-- Given passage follows --

A WALL STREET JOURNAL NEWS ROUNDUP
September 28, 2006

Russia’s foreign minister said the Kremlin didn’t want to scrap the contract for a $20 billion Royal Dutch Shell PLC oil-and-gas venture and wasn’t seeking to push foreigners out of its energy sector.

But as Sergei Lavrov sought to soothe fears over the energy projects, Russia’s environmental watchdog issued another harsh statement, saying Shell’s project might have caused ecological damage of $50 billion. Sakhalin Energy — the consortium led by Shell — has suggested environmental groups are exaggerating the extent of the damage, and insists it is keeping to ecological-safety standards.

President Vladimir Putin, who has refrained so far from any direct comment on the project, which will ultimately supply customers in Japan and the U.S., urged the government to take measures against firms breaching license agreements.

-- Given passage concluded --
-- Data block follows --

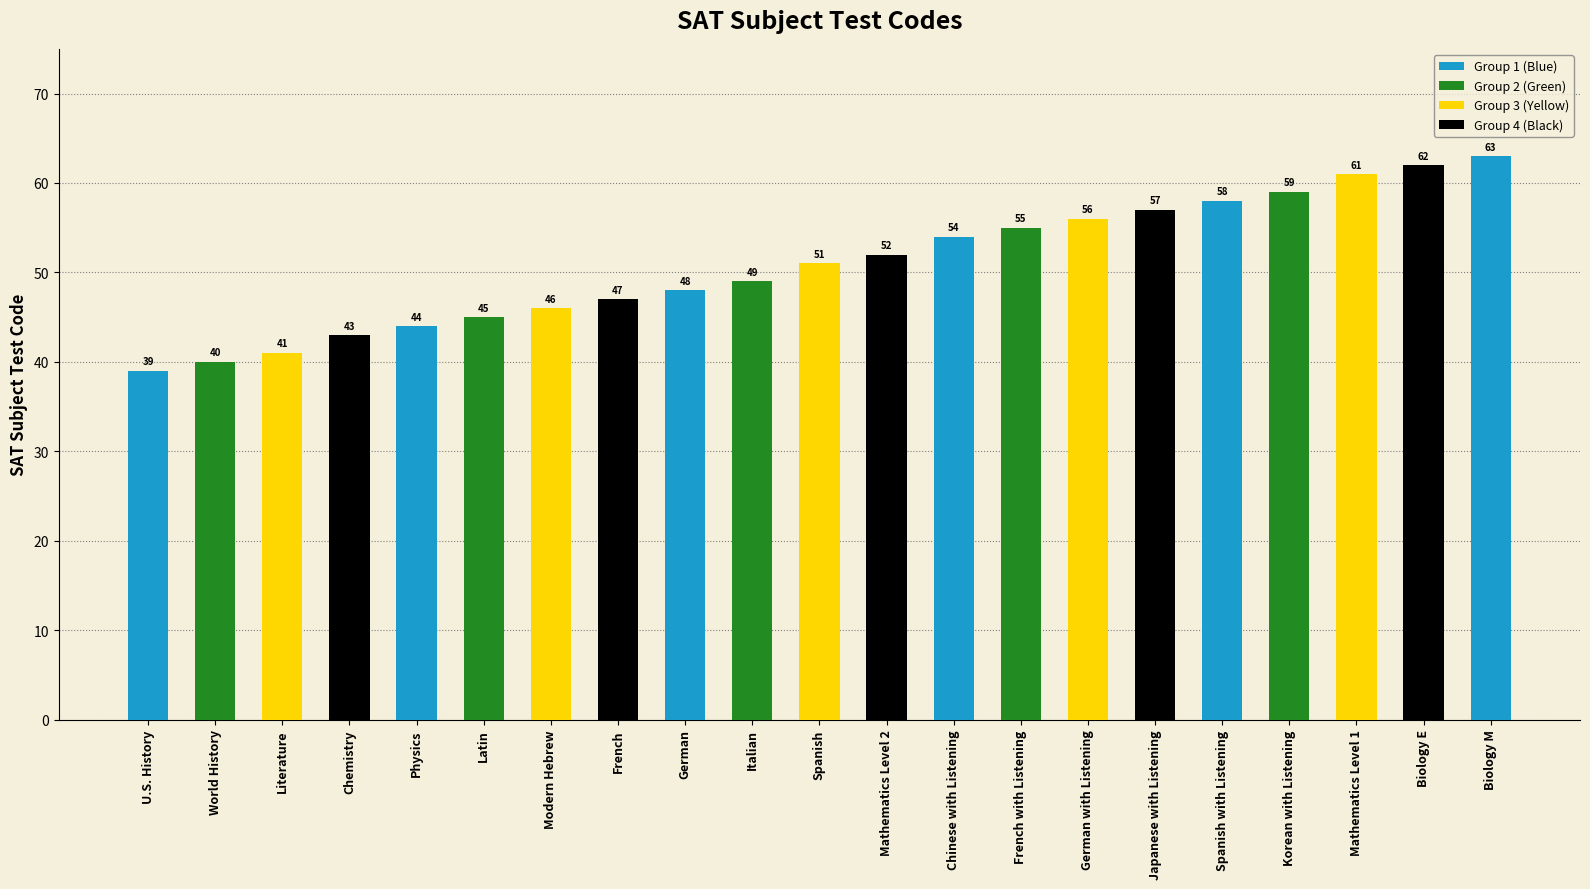

What is the sum of all values?

1070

-- Data block concluded --

> [Directions]
#1 Please reproduce the Sakhalin news roundup from "President Vladimir Putin, who" up to and including "breaching license agreements.", switching "license agreements" to "permit conditions".
#2 Carry the Sakhalin news roundup forward past its final sentence.

> [List of answers]
#1
President Vladimir Putin, who has refrained so far from any direct comment on the project, which will ultimately supply customers in Japan and the U.S., urged the government to take measures against firms breaching permit conditions.

#2
Shell angered Moscow a year ago by doubling the estimated costs of its Sakhalin II oil-and-gas project, delivering a $10 billion bill, which, under Shell’s production-sharing agreement, is likely to land on the Kremlin’s doormat.

“Assertions about ‘revisions’ of [production-sharing agreements], and especially about squeezing foreigners out of the Russian energy sector, have absolutely no basis whatsoever,” the foreign ministry quoted Mr. Lavrov as telling a conference on Sakhalin, the Pacific island where the project is based. “Carrying out checks in no way means that licenses for developing deposits within the Sakhalin II project will be withdrawn.”